Your objective: Copy every line from the data below in which the string "linejoin" can be found.

Data for analysis:
════════

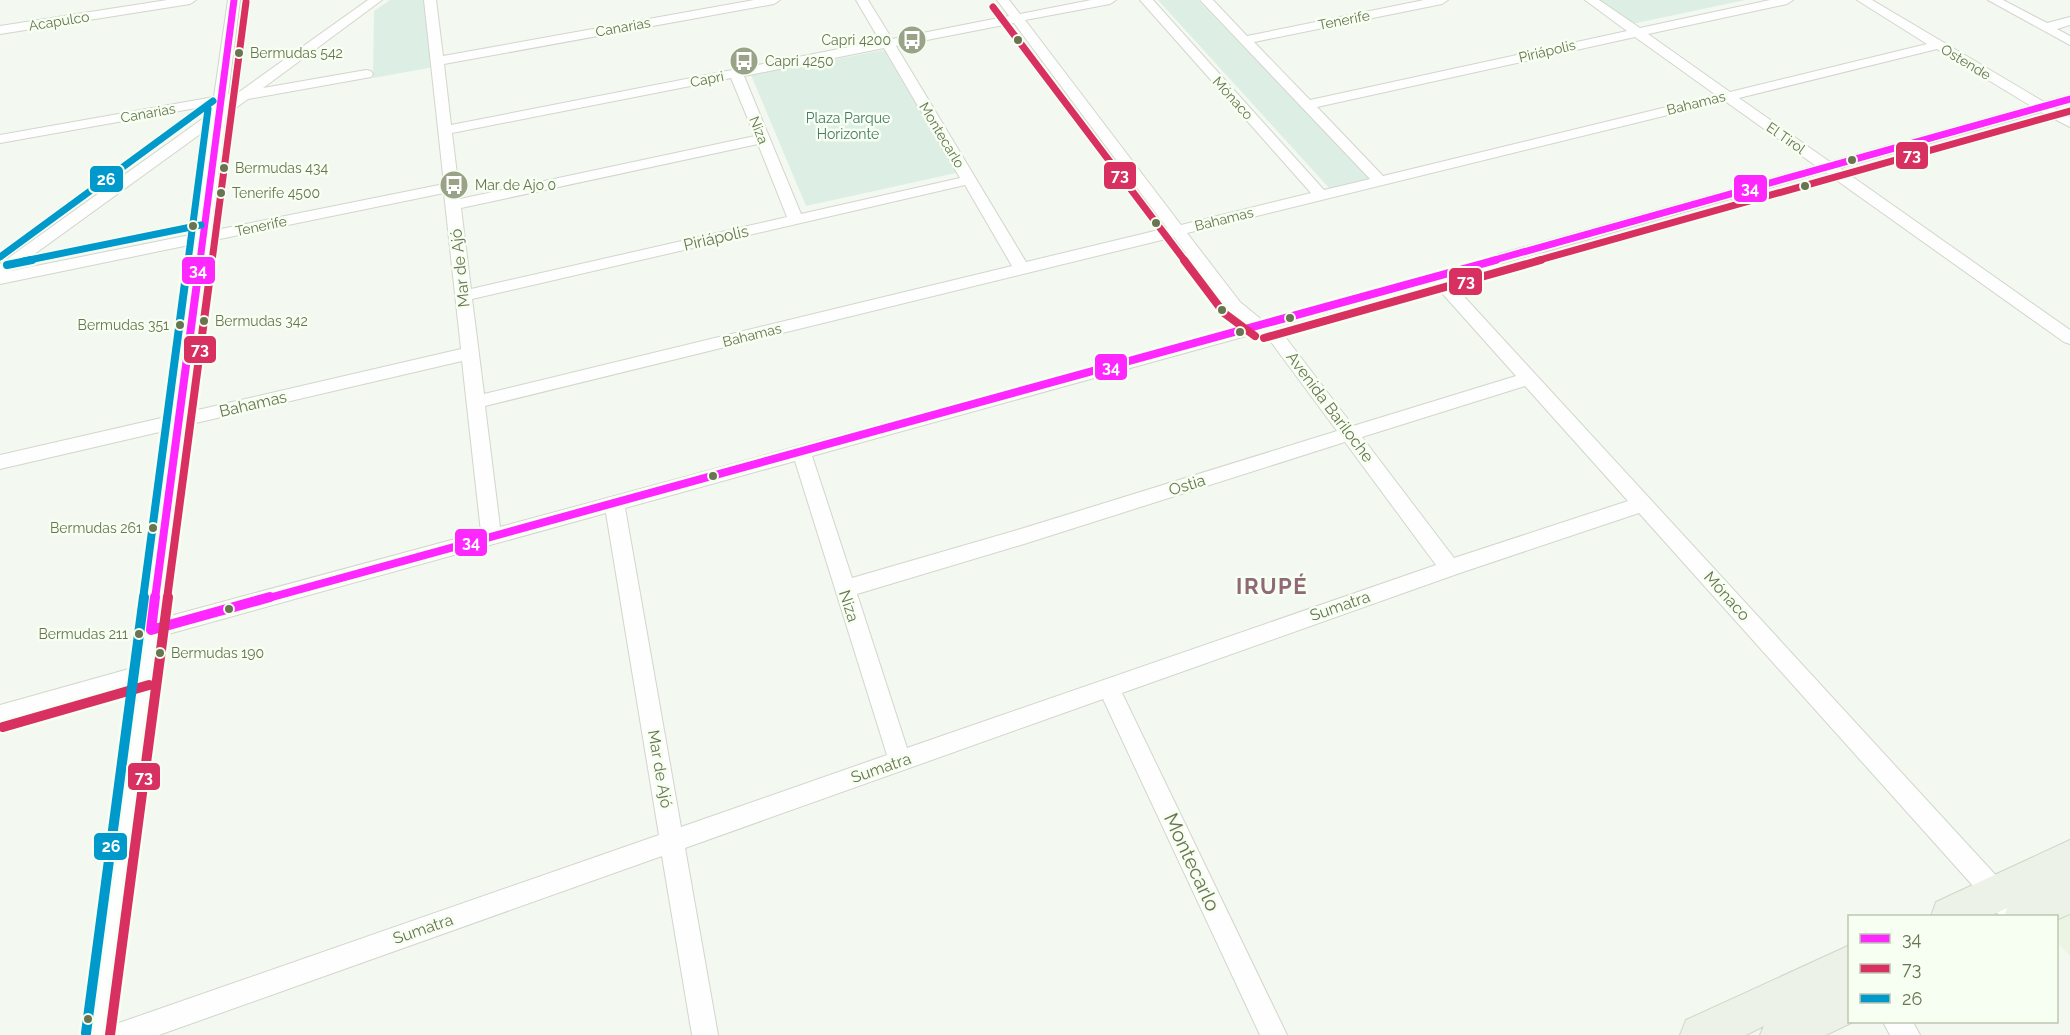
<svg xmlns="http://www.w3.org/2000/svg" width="2070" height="1035" viewBox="0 0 2070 1035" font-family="Raleway,sans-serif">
	<rect width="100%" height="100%" fill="#f3f8f0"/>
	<!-- residential -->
	<path fill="#ecf5e4" d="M2070,909v47l-13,-14 -1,-26h-3z"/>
	<!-- green -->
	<path fill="#ddefe5" d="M390,0h35l9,67 -61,11 1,-67z
		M1158,0h40l172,179 -40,10z
		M1602,0h143l-113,24 -33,-23z
		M884,50l72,123 -150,33 -55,-131z"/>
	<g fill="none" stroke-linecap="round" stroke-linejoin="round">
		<!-- minor casing -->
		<g stroke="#d2d6cc" stroke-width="2">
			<path id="minor" d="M167,0h29l-6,4 -190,30v-8z
				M228,0h12l-12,94 11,-2 129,-92h14l-119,88 103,-18 5,1 2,3 -2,3 -123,22 -22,16 -15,116 233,-47 -20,-184h12l7,56 311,-56h26l-6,4 -330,60 7,61 429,-84 -24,-41h12l24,39 117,-23 -12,-16h12l11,14 71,-14h25l-6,4 -85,16 156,205 130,-32 -171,-193h13l171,190 46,-11 -170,-179h13l34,36 177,-36h24l-6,4 -188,38 56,58 317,-69 -42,-31h14l41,28 130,-28h23l-6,4 -139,30 82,58 197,-48 -70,-44h15l172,102 26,-7v8l-16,5 16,9v10l-29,-15 -201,56 230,162v14l-6,-2 -239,-170 -377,107 577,628 3,9h-28l-361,-403 -182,61 -335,119 165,342h-27l-157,-336 -418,149 33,187h-26l-30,-179 -503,179h-74l48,-349 -133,39v-20l136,-38 32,-237 -168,39v-14l170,-39 24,-172 -194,40v-20l212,-152 1,-7 -213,38v-8l214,-38zM1014,23l153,205 -141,34 -130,-216zM1635,37l81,58 -333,81 -66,-69zM884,48l76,130 -159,36 -57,-138zM1937,49l94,57 -201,56 -91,-64zM731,78l24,58 -295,63 -8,-66zM1725,101l91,65 -554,154 -22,-18 -53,-69zM210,127l-15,107 -184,37zM758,144l29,73 -316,72 -10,-81zM965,185l47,81 -528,128 -12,-95zM444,193l17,156 -272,63 21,-171zM1174,237l54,73 18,15 -746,202 -15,-121zM1433,283l83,93 -163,50 -70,-92 -9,-6zM1257,333l14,9 66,89 -313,97 -172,50 -40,-122zM462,361l19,171 -318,86 24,-193zM1525,386l103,115 -174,57 -92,-121zM1345,442l91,123 -529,183 -50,-154 167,-50zM795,461l92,294 -206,72 -56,-319zM606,513l53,322 -546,190 48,-389z
				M1988,0h15l44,23 23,-6v8l-13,4 13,7v9z
				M1883,1022h30l7,13h-30z"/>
		</g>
		<!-- primary casing -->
		<g stroke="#d1d6c9" stroke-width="2">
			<path id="primary" d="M2070,840v74l-14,6v-4h-52l3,-8 -17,8h-59l5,-14z
				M1850,945v77h3l-27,13h-66l4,-9 -18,9h-66l6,-15z"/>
		</g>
		<!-- minor -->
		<use href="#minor" fill="#fdfefd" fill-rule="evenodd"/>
		<!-- primary -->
		<use href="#primary" fill="#ecf2e8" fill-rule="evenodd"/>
		<!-- bus-1-far2 casing -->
		<g stroke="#f7fef2" stroke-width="10">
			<path id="bus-1-far2" d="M200,261l34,-261
				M1491,261l579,-162"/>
		</g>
		<!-- bus-1-far1 casing -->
		<g stroke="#f7fef2" stroke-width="13">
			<path id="bus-1-far1" d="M155,599l45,-339
				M265,599l1231,-339"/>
		</g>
		<!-- bus-1 casing -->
		<g stroke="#f7fef2" stroke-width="15">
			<path id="bus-1" d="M151,630l119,-33
				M151,630l4,-33"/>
		</g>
		<!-- bus-2-far2 casing -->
		<g stroke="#f7fef2" stroke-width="10">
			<path id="bus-2-far2" d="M993,7l192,254
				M212,261l34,-259
				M1536,261l534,-150"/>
		</g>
		<!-- bus-2-far1 casing -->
		<g stroke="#f7fef2" stroke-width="13">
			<path id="bus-2-far1" d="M1184,260l40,53 31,23
				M1264,338l277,-78
				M167,599l45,-339"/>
		</g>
		<!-- bus-2 casing -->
		<g stroke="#f7fef2" stroke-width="15">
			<path id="bus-2" d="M3,727l146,-42
				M110,1035l58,-438"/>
		</g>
		<!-- bus-3-far2 casing -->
		<g stroke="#f7fef2" stroke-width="10">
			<path id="bus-3-far2" d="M0,257l213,-156
				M24,261l177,-36
				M188,261l20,-152"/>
		</g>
		<!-- bus-3-far1 casing -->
		<g stroke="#f7fef2" stroke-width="13">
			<path id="bus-3-far1" d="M7,265l25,-5
				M143,599l45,-339"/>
		</g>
		<!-- bus-3 casing -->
		<g stroke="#f7fef2" stroke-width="15">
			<path id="bus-3" d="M86,1033l58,-436"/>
		</g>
		<!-- bus-1-far2 -->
		<use href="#bus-1-far2" stroke="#fe27ff" stroke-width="7"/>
		<!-- bus-1-far1 -->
		<use href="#bus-1-far1" stroke="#fe27ff" stroke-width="8"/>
		<!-- bus-1 -->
		<use href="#bus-1" stroke="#fe27ff" stroke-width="10"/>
		<!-- bus-2-far2 -->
		<use href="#bus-2-far2" stroke="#d93062" stroke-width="7"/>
		<!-- bus-2-far1 -->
		<use href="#bus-2-far1" stroke="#d93062" stroke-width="8"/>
		<!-- bus-2 -->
		<use href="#bus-2" stroke="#d93062" stroke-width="10"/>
		<!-- bus-3-far2 -->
		<use href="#bus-3-far2" stroke="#0099cb" stroke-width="7"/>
		<!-- bus-3-far1 -->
		<use href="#bus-3-far1" stroke="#0099cb" stroke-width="8"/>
		<!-- bus-3 -->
		<use href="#bus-3" stroke="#0099cb" stroke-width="10"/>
	</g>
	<!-- icons -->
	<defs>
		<g id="bus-disc" transform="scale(1.5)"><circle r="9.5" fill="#99a388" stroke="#f7fef2"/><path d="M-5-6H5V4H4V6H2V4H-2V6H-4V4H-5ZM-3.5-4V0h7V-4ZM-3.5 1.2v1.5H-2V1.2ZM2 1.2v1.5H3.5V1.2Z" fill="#fff"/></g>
	</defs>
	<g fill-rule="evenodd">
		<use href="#bus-disc" x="912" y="40"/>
		<use href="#bus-disc" x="744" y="61"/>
		<use href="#bus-disc" x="454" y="185"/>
	</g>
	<!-- markers -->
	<g fill="#687550" stroke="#f7fef2" stroke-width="2">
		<circle cx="1018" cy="40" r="5"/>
		<circle cx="239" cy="53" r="5"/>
		<circle cx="1852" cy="160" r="5"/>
		<circle cx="224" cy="168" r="5"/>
		<circle cx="1805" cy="186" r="5"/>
		<circle cx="221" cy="193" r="5"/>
		<circle cx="1156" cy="223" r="5"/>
		<circle cx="193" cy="226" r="5"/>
		<circle cx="1222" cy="310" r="5"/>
		<circle cx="1290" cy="318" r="5"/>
		<circle cx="204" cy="321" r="5"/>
		<circle cx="180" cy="325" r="5"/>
		<circle cx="1240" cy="332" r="5"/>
		<circle cx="713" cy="476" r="5"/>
		<circle cx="153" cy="528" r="5"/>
		<circle cx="229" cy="609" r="5"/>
		<circle cx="139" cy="634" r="5"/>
		<circle cx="160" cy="653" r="5"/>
		<circle cx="88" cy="1019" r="5"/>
	</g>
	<g text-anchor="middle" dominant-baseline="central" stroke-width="5" stroke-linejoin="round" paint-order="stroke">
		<!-- far-street labels -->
		<g font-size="14" fill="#687550" stroke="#f7fef2">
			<text transform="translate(1344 20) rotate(-11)">Tenerife</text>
			<text transform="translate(59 21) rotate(-9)">Acapulco</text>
			<text transform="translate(623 27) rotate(-10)">Canarias</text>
			<text transform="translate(1547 51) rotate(-13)">Piriápolis</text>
			<text transform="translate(1966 62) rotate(31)">Ostende</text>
			<text transform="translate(707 79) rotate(-11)">Capri</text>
			<text transform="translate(1233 98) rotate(48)">Mónaco</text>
			<text transform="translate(1696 103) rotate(-14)">Bahamas</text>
			<text transform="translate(148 113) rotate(-10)">Canarias</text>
			<text transform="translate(759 130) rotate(68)">Niza</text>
			<text transform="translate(942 135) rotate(59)">Montecarlo</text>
			<text transform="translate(1786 138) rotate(35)">El Tirol</text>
			<text transform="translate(1224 219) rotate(-14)">Bahamas</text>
			<text transform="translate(261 226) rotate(-12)">Tenerife</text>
			<text transform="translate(752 335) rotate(-14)">Bahamas</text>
		</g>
		<!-- far-poi labels -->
		<g font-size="14" fill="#687550" stroke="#f7fef2" text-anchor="start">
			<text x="891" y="40" text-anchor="end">Capri 4200</text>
			<text x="765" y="61">Capri 4250</text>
			<text x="475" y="185">Mar de Ajo 0</text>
		</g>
		<!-- bus labels -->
		<g font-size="14" fill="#687550" stroke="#f7fef2" text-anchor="start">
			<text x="250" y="53">Bermudas 542</text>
			<text x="235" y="168">Bermudas 434</text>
			<text x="232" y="193">Tenerife 4500</text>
			<text x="215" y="321">Bermudas 342</text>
			<text x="169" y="325" text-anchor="end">Bermudas 351</text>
			<text x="142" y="528" text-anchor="end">Bermudas 261</text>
			<text x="128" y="634" text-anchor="end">Bermudas 211</text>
			<text x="171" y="653">Bermudas 190</text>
		</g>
		<!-- far-park labels -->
		<g font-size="14" fill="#49796a" stroke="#f7fef2">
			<text x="848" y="118">Plaza Parque<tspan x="848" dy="16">Horizonte</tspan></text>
		</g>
		<!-- street labels -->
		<g font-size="16" fill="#687550" stroke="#f7fef2">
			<text transform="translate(716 238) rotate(-13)">Piriápolis</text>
			<text transform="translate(460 268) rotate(-96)">Mar de Ajó</text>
			<text transform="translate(253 404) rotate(-13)">Bahamas</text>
			<text transform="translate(1330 407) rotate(53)">Avenida Bariloche</text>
			<text transform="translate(1187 485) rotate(-17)">Ostia</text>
			<text transform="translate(1727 596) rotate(48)">Mónaco</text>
			<text transform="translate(849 606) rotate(72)">Niza</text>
			<text transform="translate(1340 606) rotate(-19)">Sumatra</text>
			<text transform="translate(881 768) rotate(-19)">Sumatra</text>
			<text transform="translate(660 769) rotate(80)">Mar de Ajó</text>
			<text transform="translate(423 929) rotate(-19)">Sumatra</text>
		</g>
		<!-- near-street labels -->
		<g font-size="20" fill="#687550" stroke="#f7fef2">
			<text transform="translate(1192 862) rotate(65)">Montecarlo</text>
		</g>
		<!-- district labels -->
		<g font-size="22" font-weight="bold" letter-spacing="1.5" fill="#906877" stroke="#f7fef2">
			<text x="1272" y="586">IRUPÉ</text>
		</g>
	</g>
	<g stroke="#f7fef2" stroke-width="2">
		<rect x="1895" y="141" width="34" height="29" rx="6" fill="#d93062"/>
		<rect x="1103" y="161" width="34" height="29" rx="6" fill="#d93062"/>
		<rect x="89" y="165" width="35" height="28" rx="6" fill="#0099cb"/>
		<rect x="1733" y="174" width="35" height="29" rx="6" fill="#fe27ff"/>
		<rect x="181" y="256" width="35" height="29" rx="6" fill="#fe27ff"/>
		<rect x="1448" y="267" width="35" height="29" rx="6" fill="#d93062"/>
		<rect x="183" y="335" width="34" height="29" rx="6" fill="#d93062"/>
		<rect x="1094" y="353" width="34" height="28" rx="6" fill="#fe27ff"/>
		<rect x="454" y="528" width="34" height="29" rx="6" fill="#fe27ff"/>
		<rect x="127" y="762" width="34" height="29" rx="6" fill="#d93062"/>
		<rect x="93" y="832" width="35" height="29" rx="6" fill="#0099cb"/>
	</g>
	<g font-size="16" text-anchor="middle" font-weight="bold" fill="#fff">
		<text x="1912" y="161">73</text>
		<text x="1120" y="181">73</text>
		<text x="106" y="185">26</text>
		<text x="1750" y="194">34</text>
		<text x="198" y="276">34</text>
		<text x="1466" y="287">73</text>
		<text x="200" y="355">73</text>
		<text x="1111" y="373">34</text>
		<text x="471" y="548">34</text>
		<text x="144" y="783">73</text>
		<text x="111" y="852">26</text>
	</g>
	<!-- legend -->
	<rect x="1848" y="915" width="210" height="108" fill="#f7fef2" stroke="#bec7b1" stroke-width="1.5"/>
	<rect x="1860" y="934" width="30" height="9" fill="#fe27ff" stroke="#bec7b1" stroke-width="1.5"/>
	<text x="1902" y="945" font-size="18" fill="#687550">34</text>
	<rect x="1860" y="964" width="30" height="9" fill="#d93062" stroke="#bec7b1" stroke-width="1.5"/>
	<text x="1902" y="975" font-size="18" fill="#687550">73</text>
	<rect x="1860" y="994" width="30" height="9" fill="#0099cb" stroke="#bec7b1" stroke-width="1.5"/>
	<text x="1902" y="1005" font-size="18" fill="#687550">26</text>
</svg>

════════

Response area:
	<g fill="none" stroke-linecap="round" stroke-linejoin="round">
	<g text-anchor="middle" dominant-baseline="central" stroke-width="5" stroke-linejoin="round" paint-order="stroke">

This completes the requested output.